EXTRAIT →
####

Chercheur à l’Institut de hautes études internationales et du développement et conseiller juridique de Jean Ziegler durant son mandat de rapporteur spécial de l’ONU pour le droit à l’alimentation entre 2001 et 2008, Christophe Golay fait le point sur le sujet dans une récente thèse de doctorat.

Une lente reconnaissance

Consciente de l’échec des politiques menées pour lutter contre la faim dans le monde depuis plus de cinquante ans, la communauté internationale a récemment changé son fusil d’épaule. Plutôt que de poursuivre sur la voie de la sécurité alimentaire, il s’agit désormais d’imposer le droit à l’alimentation comme un droit à part entière.

«Proclamé pour la première fois au niveau international en 1948, dans le cadre de la Déclaration universelle des droits de l’homme, le droit à l’alimentation, comme les autres droits sociaux, économiques et culturels, a été considéré jusqu’au début des années 1980 comme non justiciable, explique le jeune chercheur. Cette position reposait sur l’idée que, contrairement aux droits civils et politiques, les droits économiques, sociaux et culturels ne sont pas clairement définis, qu’ils sont difficiles à contrôler et qu’ils ne peuvent être réalisés que progressivement et moyennant des budgets considérables dont seuls les pouvoirs publics peuvent décider. Aujourd’hui encore, de nombreux Etats, considèrent donc ces droits davantage comme un objectif à atteindre que comme un élément relevant de la justice.»

Comme le montre la thèse de Christophe Golay, cette argumentation, qui pouvait sembler sensée il y a une vingtaine d’années, n’a plus guère de justification dans le contexte actuel. Que ce soit sur le plan international, régional ou national, des progrès considérables ont en effet été accomplis depuis deux décennies.

####

DONNÉES PRÉSENTÉES →
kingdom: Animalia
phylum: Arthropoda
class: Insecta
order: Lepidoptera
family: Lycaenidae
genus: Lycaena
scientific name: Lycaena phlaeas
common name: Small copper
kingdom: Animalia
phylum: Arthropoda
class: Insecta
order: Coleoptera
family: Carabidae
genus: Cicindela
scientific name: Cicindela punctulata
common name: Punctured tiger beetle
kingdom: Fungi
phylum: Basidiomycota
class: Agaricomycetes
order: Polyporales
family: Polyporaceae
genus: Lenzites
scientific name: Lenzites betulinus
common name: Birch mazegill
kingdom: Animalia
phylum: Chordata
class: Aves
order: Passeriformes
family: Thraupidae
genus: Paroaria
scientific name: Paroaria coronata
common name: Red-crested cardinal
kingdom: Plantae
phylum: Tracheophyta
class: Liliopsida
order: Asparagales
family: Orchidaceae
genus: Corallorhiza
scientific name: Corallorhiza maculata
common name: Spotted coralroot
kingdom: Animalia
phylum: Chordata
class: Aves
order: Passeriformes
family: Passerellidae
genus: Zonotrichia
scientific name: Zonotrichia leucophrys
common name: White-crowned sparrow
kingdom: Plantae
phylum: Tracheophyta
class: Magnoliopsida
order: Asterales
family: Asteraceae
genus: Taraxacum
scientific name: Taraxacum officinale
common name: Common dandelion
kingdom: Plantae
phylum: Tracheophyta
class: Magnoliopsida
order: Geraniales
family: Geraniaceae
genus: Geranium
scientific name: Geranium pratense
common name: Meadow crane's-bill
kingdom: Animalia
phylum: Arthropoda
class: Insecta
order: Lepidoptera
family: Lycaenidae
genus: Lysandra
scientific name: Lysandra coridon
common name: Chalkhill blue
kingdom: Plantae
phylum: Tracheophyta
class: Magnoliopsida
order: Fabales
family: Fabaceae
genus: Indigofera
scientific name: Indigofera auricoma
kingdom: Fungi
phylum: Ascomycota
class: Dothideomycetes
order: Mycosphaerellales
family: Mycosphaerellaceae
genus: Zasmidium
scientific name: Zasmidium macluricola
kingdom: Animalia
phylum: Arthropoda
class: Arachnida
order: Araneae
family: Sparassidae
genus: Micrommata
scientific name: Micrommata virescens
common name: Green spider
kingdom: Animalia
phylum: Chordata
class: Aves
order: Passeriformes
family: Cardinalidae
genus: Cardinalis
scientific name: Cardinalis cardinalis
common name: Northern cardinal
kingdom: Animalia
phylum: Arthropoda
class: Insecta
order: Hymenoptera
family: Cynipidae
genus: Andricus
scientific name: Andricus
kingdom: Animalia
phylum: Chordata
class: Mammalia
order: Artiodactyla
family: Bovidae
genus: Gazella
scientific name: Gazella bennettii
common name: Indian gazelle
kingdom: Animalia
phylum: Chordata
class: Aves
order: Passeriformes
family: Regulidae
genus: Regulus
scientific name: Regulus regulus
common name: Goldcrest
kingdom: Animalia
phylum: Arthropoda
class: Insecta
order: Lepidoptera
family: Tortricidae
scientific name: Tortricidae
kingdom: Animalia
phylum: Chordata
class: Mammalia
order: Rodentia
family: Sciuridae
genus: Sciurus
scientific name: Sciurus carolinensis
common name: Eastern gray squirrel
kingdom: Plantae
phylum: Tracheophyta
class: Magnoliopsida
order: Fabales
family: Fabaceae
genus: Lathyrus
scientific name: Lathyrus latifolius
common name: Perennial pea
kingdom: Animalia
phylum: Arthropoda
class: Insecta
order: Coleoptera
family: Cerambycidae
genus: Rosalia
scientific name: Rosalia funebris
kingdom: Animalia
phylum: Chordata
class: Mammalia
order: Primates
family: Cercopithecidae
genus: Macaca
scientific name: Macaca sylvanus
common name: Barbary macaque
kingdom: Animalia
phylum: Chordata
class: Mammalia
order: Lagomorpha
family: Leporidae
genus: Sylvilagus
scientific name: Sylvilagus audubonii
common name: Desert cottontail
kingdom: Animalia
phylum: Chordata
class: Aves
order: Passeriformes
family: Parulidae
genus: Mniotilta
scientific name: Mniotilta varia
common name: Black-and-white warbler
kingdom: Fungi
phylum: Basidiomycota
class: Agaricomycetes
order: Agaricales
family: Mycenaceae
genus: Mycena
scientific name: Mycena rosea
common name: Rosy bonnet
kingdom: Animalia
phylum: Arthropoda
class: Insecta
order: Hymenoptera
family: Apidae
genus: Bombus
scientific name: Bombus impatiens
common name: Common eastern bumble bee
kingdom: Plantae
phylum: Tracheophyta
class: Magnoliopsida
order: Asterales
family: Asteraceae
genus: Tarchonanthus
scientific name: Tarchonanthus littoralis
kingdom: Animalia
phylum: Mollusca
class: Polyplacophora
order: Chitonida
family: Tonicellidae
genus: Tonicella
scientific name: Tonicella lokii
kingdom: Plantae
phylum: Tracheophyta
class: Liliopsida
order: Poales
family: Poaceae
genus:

####

EXERCICE ÉCRIT A → Recopiez fidèlement le passage de l'extrait sur le droit à l'alimentation qui va de « Comme le montre » jusqu'à « depuis deux décennies. ».
EXERCICE ÉCRIT B → Traduisez en anglais cette phrase de l'extrait sur le droit à l'alimentation : « Plutôt que de poursuivre sur la voie de la sécurité alimentaire, il s’agit désormais d’imposer le droit à l’alimentation comme un droit à part entière. »

CORRIGÉ A →
Comme le montre la thèse de Christophe Golay, cette argumentation, qui pouvait sembler sensée il y a une vingtaine d’années, n’a plus guère de justification dans le contexte actuel. Que ce soit sur le plan international, régional ou national, des progrès considérables ont en effet été accomplis depuis deux décennies.

CORRIGÉ B → Rather than continuing down the path of food security, the aim is now to establish the right to food as a full-fledged right.